Content that “opts in” to AMP and the associated hosting within Google’s domain is granted preferential search promotion, including (for news articles) a position above all other results.

That’s not the only way that AMP pages get preferential treatment. It turns out that the secret to the speed of AMP pages isn’t the web components. It’s the prerendering.

The AMP cache

If you’ve ever seen an AMP page in a list of search results, you’ll have noticed the little lightning icon. If you’ve ever tapped on that search result, you’ll have noticed that the page loads blazingly fast!

That’s not down to AMP-the-format, alas. That’s down to the fact that the page has been prerendered by Google before you even went to it. If any page were prerendered that way, it would load blazingly fast. But currently, this privilege is reserved for AMP pages only.

If, after tapping through to that AMP page, you looked at the address bar of your browser, you might have noticed something odd. Even though you might have thought you were visiting The Washington Post, or The New York Times, the URL of the (blazingly fast) page you’re looking at is still under Google’s domain. That’s because Google hosts any AMP pages that it prerenders.

Google calls this “the AMP cache”, but it would be better described as “AMP hosting”. The web page sent down the wire is hosted on Google’s domain.

Here’s that AMP letter again:

When a user navigates from Google to a piece of content Google has recommended, they are, unwittingly, remaining within Google’s ecosystem.

Through gritted teeth, I will refer to this as “the AMP cache”, because that’s what everyone else calls it. But make no mistake, Google is hosting—not caching—these pages.

But why host the pages on a Google domain? Why not prerender the original URLs?

Prerendering and privacy

Scott summed up the situation with AMP nicely:

The pitch I think site owners are hearing is: let us host your pages on our domain and we’ll promote them in search results AND preload them so they feel “instant.” To opt-in, build pages using this component syntax.

But perhaps we could de-couple the AMP format from the AMP cache.

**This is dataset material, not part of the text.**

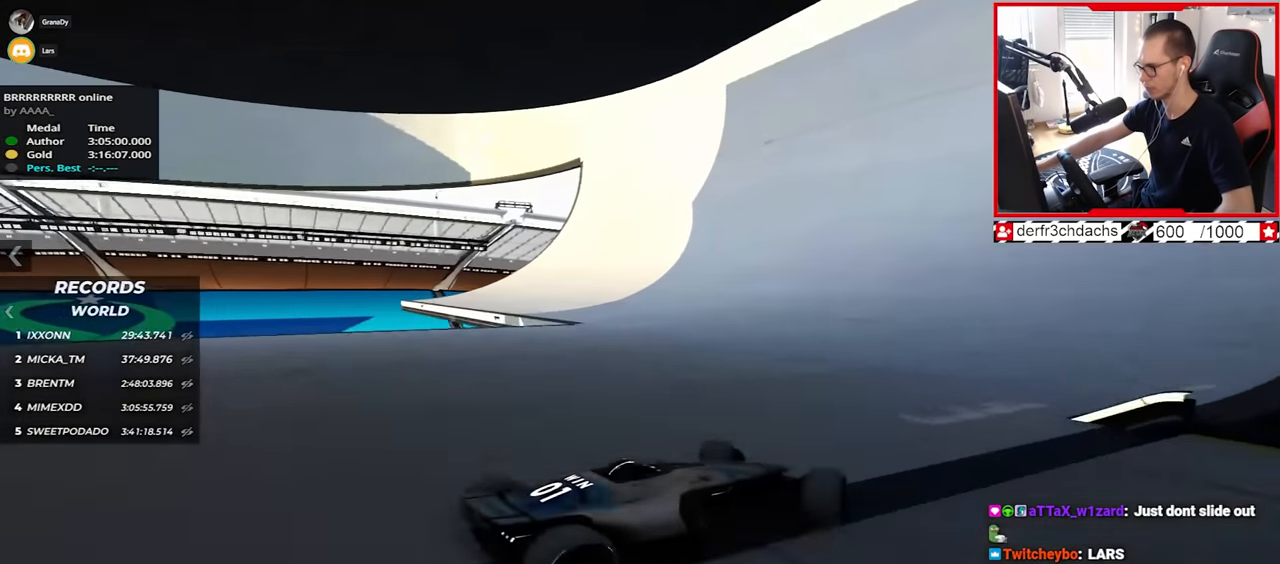
{"keys": ["left", "up"], "events": []}
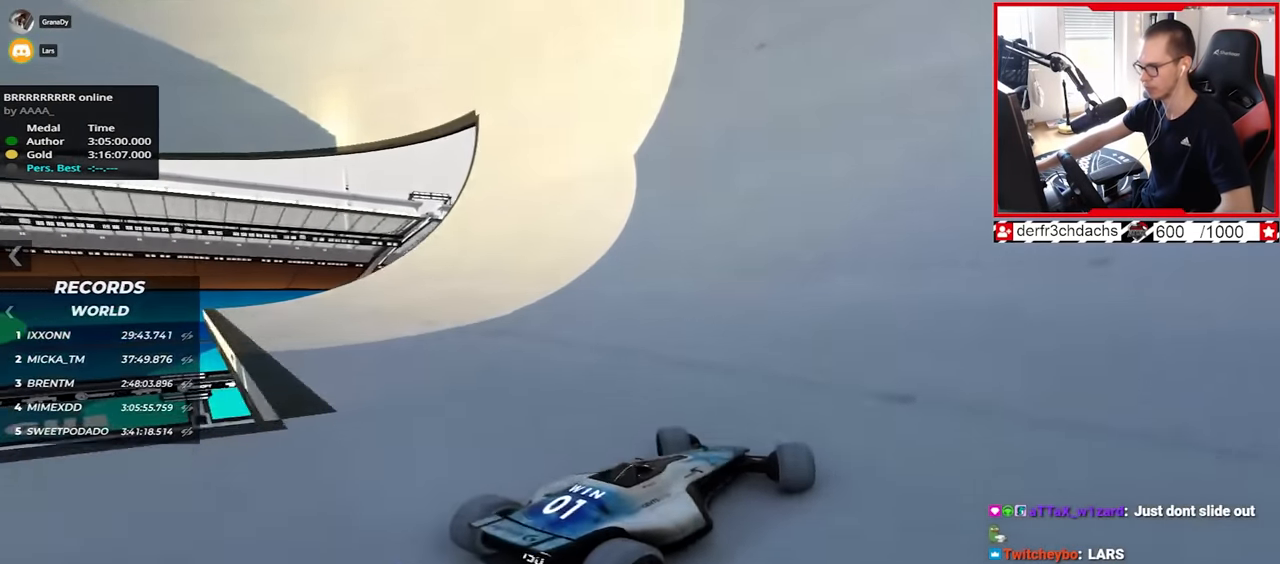
{"keys": ["right", "up"], "events": [[133, "left", "up"], [317, "right", "down"]]}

That’s what Terence suggests:

My recommendation is that Google stop requiring that organisations use Google’s proprietary mark-up in order to benefit from Google’s promotion.

The AMP letter, too:

Instead of granting premium placement in search results only to AMP, provide the same perks to all pages that meet an objective, neutral performance criterion such as Speed Index.

Scott reiterates:

It’s been said before but it would be so good for the web if pages with a Lighthouse score over say, 90 could get into that top search result area, even if they’re not built using Google’s AMP framework. Feels wrong to have to rebuild/reproduce an already-fast site just for SEO.

This was also what I was calling for. But then Malte pointed out something that stumped me. Privacy.

Here’s the problem…

Let’s say Google do indeed prerender already-fast pages when they’re listed in search results. You, a search user, type something into Google. A list of results come back. Google begins pre-rendering some of them. But you don’t end up clicking through to those pages. Nonetheless, the servers those pages are hosted on have received a GET request coming from a Google search. Those publishers now know that a particular (cookied?) user could have clicked through to their site. That’s very different from knowing when someone has actually arrived at a particular site.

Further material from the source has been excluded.